GIVEN PASSAGE section start
## Pipeline for producing processed EPC and MCS data and merging them into one table

We're using the asf-core-data repo for the processing.

In [24]:
%load_ext autoreload
%autoreload 2

import sys
sys.path.insert(0, "/Users/juliasuter/Documents/repositories/asf_core_data")
import os

from asf_core_data.getters.data_getters import download_core_data
from asf_core_data import generate_and_save_mcs
from asf_core_data import load_preprocessed_epc_data
from asf_core_data.getters.epc import data_batches
from asf_core_data.pipeline.preprocessing import preprocess_epc_data, data_cleaning
from asf_core_data.pipeline.data_joining import merge_install_dates, merge_proc_datasets
from asf_core_data.getters import data_getters
from asf_core_data.config import base_config


The autoreload extension is already loaded. To reload it, use:
  %reload_ext autoreload


#### Processing EPC

Currently, we're still handling the EPC processing by downloading and processing it locally. In the future, this will be done directly via S3. 
For now, we need to download the raw EPC data into our local data foler.
GIVEN PASSAGE section end
RECORDS SHOWN section start
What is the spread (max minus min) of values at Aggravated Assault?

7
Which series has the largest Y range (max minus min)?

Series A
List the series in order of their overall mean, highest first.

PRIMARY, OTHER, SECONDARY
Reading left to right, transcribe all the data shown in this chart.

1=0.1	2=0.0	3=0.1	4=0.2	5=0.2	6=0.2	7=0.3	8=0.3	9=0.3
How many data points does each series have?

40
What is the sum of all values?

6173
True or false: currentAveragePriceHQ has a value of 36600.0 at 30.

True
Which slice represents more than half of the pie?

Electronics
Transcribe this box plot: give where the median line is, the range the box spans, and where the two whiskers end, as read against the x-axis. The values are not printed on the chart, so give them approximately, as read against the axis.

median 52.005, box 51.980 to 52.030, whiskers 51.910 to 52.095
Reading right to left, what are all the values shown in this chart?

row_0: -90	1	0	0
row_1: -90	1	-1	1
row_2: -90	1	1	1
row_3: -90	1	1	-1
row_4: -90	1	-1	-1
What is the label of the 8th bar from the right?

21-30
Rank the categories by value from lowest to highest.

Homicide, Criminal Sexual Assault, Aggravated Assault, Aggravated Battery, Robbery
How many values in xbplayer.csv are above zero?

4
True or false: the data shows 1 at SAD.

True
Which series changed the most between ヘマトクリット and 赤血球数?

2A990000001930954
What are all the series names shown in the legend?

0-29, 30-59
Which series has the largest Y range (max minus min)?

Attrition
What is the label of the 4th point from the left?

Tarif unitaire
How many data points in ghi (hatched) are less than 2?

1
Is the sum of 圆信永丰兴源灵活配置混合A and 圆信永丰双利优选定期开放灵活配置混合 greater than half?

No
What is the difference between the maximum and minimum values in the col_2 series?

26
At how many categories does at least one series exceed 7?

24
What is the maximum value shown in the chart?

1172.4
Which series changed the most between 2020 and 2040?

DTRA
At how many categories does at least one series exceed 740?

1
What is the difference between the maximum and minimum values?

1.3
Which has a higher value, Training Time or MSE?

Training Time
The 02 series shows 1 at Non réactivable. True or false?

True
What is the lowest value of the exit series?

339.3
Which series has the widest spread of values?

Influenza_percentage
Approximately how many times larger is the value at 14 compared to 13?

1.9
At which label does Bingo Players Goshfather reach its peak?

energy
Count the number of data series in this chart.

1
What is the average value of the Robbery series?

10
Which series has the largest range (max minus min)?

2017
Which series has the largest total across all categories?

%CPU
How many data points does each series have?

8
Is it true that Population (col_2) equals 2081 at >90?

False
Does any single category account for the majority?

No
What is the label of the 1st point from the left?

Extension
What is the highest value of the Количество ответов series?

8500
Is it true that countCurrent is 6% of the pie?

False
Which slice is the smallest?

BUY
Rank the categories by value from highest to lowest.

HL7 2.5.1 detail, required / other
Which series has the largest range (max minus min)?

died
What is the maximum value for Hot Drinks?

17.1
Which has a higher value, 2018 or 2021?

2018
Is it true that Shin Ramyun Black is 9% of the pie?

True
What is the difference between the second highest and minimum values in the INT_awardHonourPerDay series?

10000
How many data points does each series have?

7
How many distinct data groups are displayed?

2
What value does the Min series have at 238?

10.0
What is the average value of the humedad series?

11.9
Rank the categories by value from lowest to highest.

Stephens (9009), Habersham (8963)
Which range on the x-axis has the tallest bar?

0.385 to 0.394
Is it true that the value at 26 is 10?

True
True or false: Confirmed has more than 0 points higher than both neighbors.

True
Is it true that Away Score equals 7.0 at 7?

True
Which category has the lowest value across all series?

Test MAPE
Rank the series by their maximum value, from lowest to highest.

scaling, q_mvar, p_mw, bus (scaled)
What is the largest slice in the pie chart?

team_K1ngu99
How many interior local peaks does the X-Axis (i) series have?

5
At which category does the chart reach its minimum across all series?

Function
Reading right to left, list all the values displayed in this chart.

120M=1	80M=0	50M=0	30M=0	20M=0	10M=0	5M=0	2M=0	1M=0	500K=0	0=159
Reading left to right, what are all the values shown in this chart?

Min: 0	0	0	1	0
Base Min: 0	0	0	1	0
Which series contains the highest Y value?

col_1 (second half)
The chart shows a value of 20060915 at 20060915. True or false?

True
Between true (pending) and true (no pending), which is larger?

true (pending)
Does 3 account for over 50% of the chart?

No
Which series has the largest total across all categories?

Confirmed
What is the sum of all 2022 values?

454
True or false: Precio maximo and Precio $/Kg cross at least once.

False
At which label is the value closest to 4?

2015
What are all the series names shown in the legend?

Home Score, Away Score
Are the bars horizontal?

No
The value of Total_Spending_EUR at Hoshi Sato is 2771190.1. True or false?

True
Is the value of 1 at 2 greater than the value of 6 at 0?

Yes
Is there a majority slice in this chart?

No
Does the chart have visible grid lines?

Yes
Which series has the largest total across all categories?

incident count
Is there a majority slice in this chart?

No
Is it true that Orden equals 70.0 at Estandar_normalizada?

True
RECORDS SHOWN section end
| APPLY WHAT YOU READ |
1 - Translate this sentence from the pipeline notebook into Spanish: "Currently, we're still handling the EPC processing by downloading and processing it locally."
2 - List every name that the pipeline notebook imports from a module inside asf_core_data.pipeline.
3 - Write the next part of the pipeline notebook, picking up right after its final sentence about downloading the raw EPC data.

| LIST OF ANSWERS |
1 - Actualmente, todavía gestionamos el procesamiento de EPC descargándolo y procesándolo localmente.

2 -
preprocess_epc_data
data_cleaning
merge_install_dates
merge_proc_datasets

3 -
In [2]:
LOCAL_DATA_DIR = '/Users/juliasuter/Documents/ASF_data'

download_core_data('epc_raw', LOCAL_DATA_DIR, batch='newest')

KeyboardInterrupt: 

In [None]:
# Check whether newest batch shows up a newest in local data dir
print("Local input dir\n---------------")
print("Available batches:", data_batches.get_all_batch_names(data_path=LOCAL_DATA_DIR, check_folder='inputs'))
print("Newest batch:", data_batches.get_most_recent_batch(data_path=LOCAL_DATA_DIR))

In [None]:
# Process new batch of EPC data
epc_full = preprocess_epc_data.load_and_preprocess_epc_data(
    data_path=LOCAL_DATA_DIR, batch="newest", subset='GB',
    reload_raw=True
)

#### Processing MCS

After processing the EPC data, it has to be uploaded to S3 again for further processing. In the future, this will happen automatically.
In order for the following code to work, you should at least upload the following file to the S3 asf-core-data bucket: `LOCAL_DATA_DIR/BATCH_NAME/EPC_GB_preprocessed.csv`

You can do this using a command as the following in your terminal:

`aws s3 cp EPC_GB_preprocessed.csv s3://asf-core-data/outputs/EPC/preprocessed_data/2022_Q3_complete/`

Next, we have to process MCS data and join it with EPC. 

In [None]:
# Get MCS and join with MCS
generate_and_save_mcs(verbose=True)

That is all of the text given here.